Angus walked over to her, the heels of his boots thumping on the plank floor, took the frozen dinner out of her hands, and carried it to the trash compactor. Dropped it inside.
"Damn fool contraption," he muttered.
"That was my supper," Meg objected.
"Cook something," Angus said. "Get out a skillet. Dump some lard into it. Fry up a chicken." He paused, regarded her darkly. "You do know how to cook, don't you?"
Chapter Three
Jolene's, built on the site of the old saloon and brothel where Angus McKettrick and Major John Blackstone used to arm wrestle, among other things, was dimly lit and practically empty. Meg paused on the threshold, letting her eyes adjust and wishing she'd listened to her instincts and cancelled; now there would be no turning back.
Brad was standing by the jukebox, the colored lights flashing across the planes of his face. Having heard the door open, he turned his head slightly to acknowledge her arrival with a nod and a wisp of a grin.
"Where is everybody?" she asked. Except for the bartender, she and Brad were alone.
"Staying clear," Brad said. "I promised a free concert in the high school gym if we could have Jolene's to ourselves for a couple of hours."
Meg nearly fled. If it hadn't been against the McKetttick code, as inherent to her being as her DNA, she would have given in to the urge and called it good judgment.

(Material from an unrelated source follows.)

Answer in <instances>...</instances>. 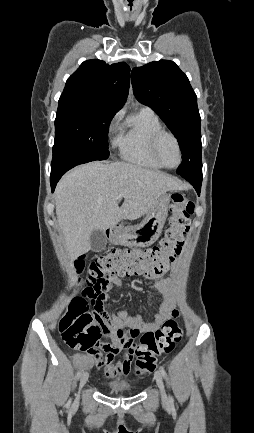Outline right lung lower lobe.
<instances>
[{"instance_id":"obj_1","label":"right lung lower lobe","mask_w":254,"mask_h":433,"mask_svg":"<svg viewBox=\"0 0 254 433\" xmlns=\"http://www.w3.org/2000/svg\"><path fill=\"white\" fill-rule=\"evenodd\" d=\"M86 162H90V159L83 158L81 155L71 150H65L60 153L53 154L50 176L52 192H54L57 182L65 172L76 165Z\"/></svg>"}]
</instances>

"Have a seat," Brad said, drawing back a chair at one of the tables. Nothing in the whole tavern matched, not even the bar stools, and every stick of furniture was scarred and scratched. Jolene's was a hangout for honky-tonk angels; the winged variety would surely have given the place a wide berth.
"What'll it be?" the bartender asked. He was a squat man, wearing a muscle shirt and a lot of tattoos. With his handlebar mustache, he might have been from Angus's era, instead of the present day.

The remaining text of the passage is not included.